Guru kelas XII dan X ??What ?? Itu reaksi pertamaku kala diminta mengajar sosiologi di sebuah SMA swasta di kota Salatiga tepat 6 bulan setelah lulus kuliah. Asal tahu saja, sekolah dimana aku mengajar terkenal di seantero kota sebagai sekolah yang murid-muridnya ndableg meski juga terkenal elite dan mampu dari segi ekonomi. Karuan saja muncul ketakutan di pikiranku terutama soal mengajar kelas XII. Kalau mengajar kelas X sih masih bisa diterima lah, toh aku dan mereka sama-sama “orang baru”, setidak-tidaknya masih punya modal wibawa jadi guru. Tapi kelas XII? Mereka kan sudah lebih “senior” daripada aku di sekolah itu. Tambahan lagi, aku tidak punya modal teknik mengajar sama sekali (kuliah aku S1 sosiologi dari FISIP bukan kuliah pendidikan) plus usia yang cuma terpaut 5 tahun dari rata-rata usia mereka. Secara fisik pun, banyak orang bilang kalau aku pakai seragam SMA masih pantes ditunjang dengan perawakan yang cungkring habiss...Makanya, hari pertama mengajar jadi “tanggal merah” yang sukses memaksaku melakukan sesuatu yang sudah amat jarang aku lakukan saat itu...Berdoa dan berpuasa..!!Hahaha...

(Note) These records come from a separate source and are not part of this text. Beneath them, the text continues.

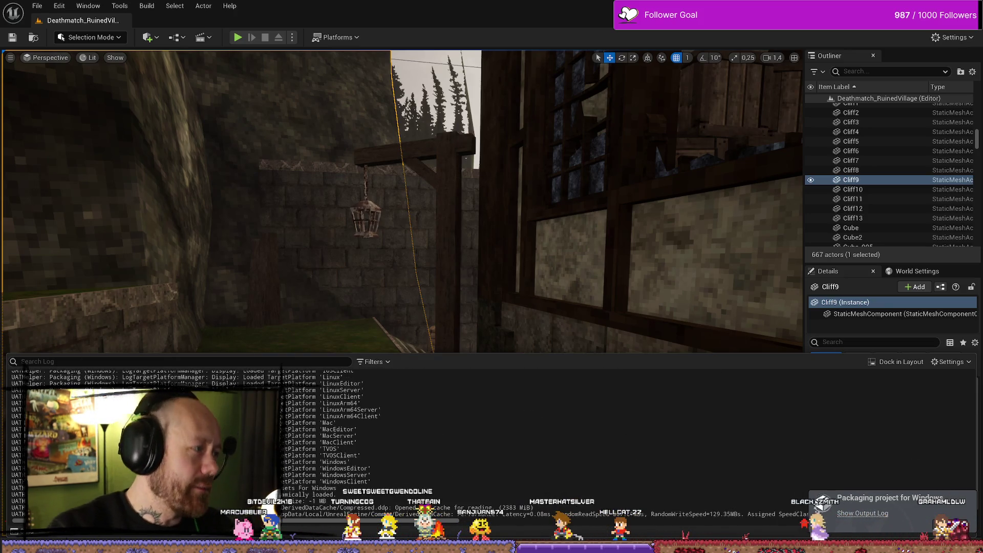
pyautogui.press('super+e')
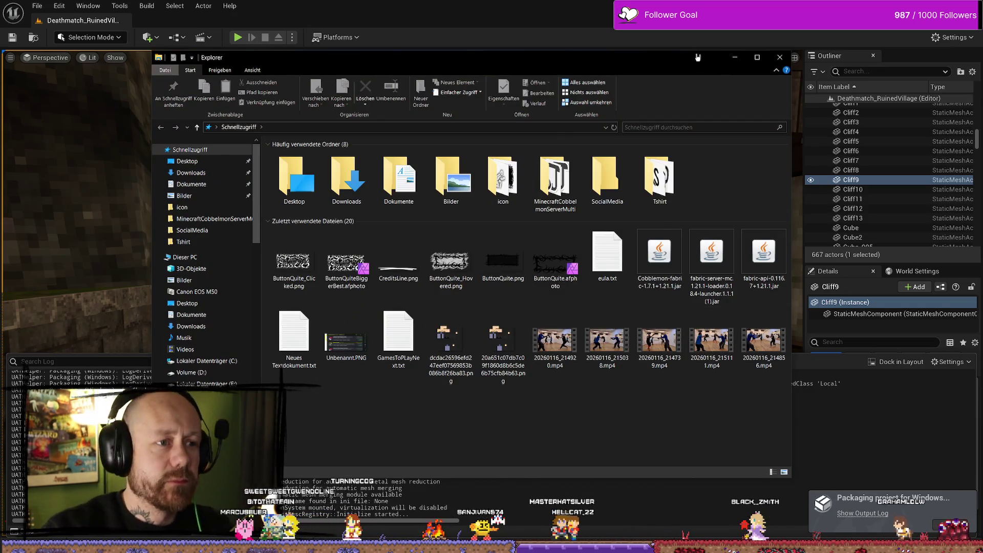
pyautogui.click(734, 56)
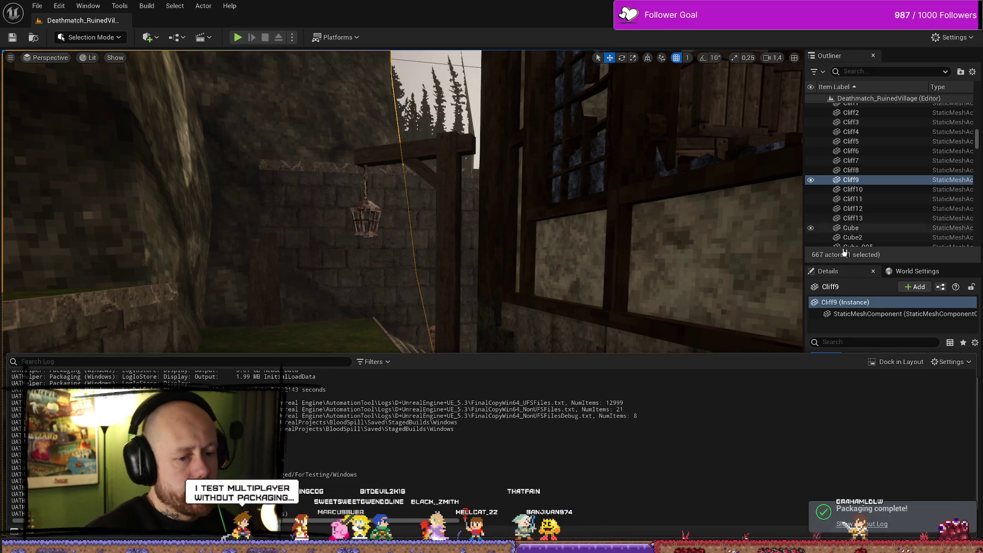
# Step: Add the Windows build folder to a new Windows.rar archive
pyautogui.click(41, 3)
pyautogui.click(498, 126)
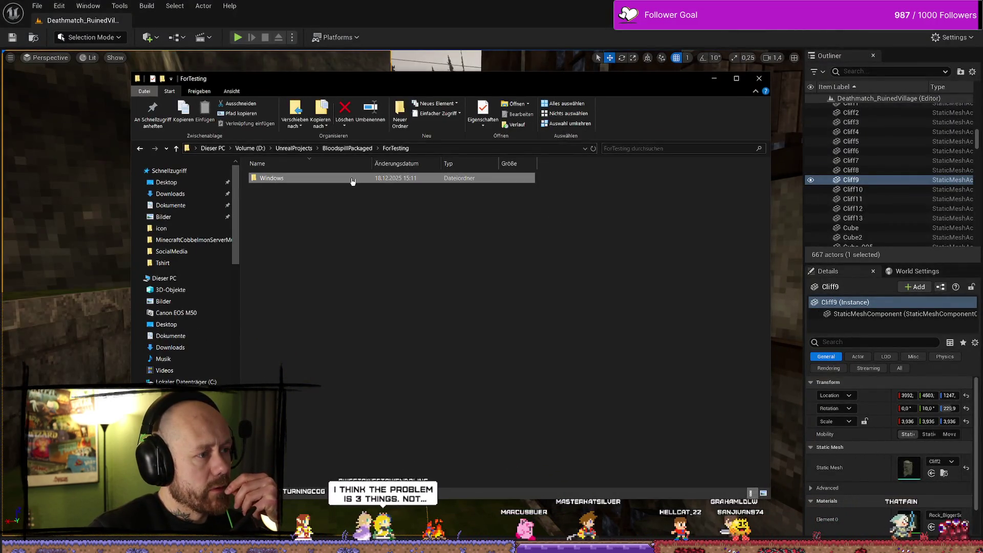
pyautogui.rightClick(351, 179)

Nah, “akhirnya datang juga” (bukan promosi acara tv lho..) hari pertama mengajar di kelas XII. Persis seperti tentara yang mau maju perang, segala kemungkinan juga sudah aku siapkan. Kalau tentara bersiap dengan senjata isi peluru, aku juga bersiap dengan senjata kata-kata kalau-kalau murid-murid itu menembaki aku dengan peluru cibiran plus berondongan kata-kata pedas. Pikirku, pengalaman jadi anak IPS semasa SMA bisa jadi modal buat menghadapi mereka. Mungkin secara psikologis ada kesamaan, meski toh rasa gugup juga tetap setia menemani hari itu.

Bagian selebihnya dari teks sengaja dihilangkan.